── Input for this task ──
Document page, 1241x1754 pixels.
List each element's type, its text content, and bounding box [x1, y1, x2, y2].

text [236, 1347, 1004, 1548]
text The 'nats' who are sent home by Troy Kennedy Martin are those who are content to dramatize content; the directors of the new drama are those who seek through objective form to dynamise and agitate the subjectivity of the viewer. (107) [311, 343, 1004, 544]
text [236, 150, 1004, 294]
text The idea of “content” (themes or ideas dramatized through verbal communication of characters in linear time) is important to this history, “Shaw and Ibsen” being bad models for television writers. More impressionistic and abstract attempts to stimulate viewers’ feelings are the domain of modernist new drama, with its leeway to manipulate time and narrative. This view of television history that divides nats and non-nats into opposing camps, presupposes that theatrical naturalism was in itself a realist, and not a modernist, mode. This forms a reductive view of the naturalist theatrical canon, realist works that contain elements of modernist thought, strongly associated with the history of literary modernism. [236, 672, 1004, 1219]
───
**Instruction**
Copy exactly the line that contains "List each element's" and every line after it, up to and including the last line of the records.

**Exercise solution**
List each element's type, its text content, and bounding box [x1, y1, x2, y2].

text [236, 1347, 1004, 1548]
text The 'nats' who are sent home by Troy Kennedy Martin are those who are content to dramatize content; the directors of the new drama are those who seek through objective form to dynamise and agitate the subjectivity of the viewer. (107) [311, 343, 1004, 544]
text [236, 150, 1004, 294]
text The idea of “content” (themes or ideas dramatized through verbal communication of characters in linear time) is important to this history, “Shaw and Ibsen” being bad models for television writers. More impressionistic and abstract attempts to stimulate viewers’ feelings are the domain of modernist new drama, with its leeway to manipulate time and narrative. This view of television history that divides nats and non-nats into opposing camps, presupposes that theatrical naturalism was in itself a realist, and not a modernist, mode. This forms a reductive view of the naturalist theatrical canon, realist works that contain elements of modernist thought, strongly associated with the history of literary modernism. [236, 672, 1004, 1219]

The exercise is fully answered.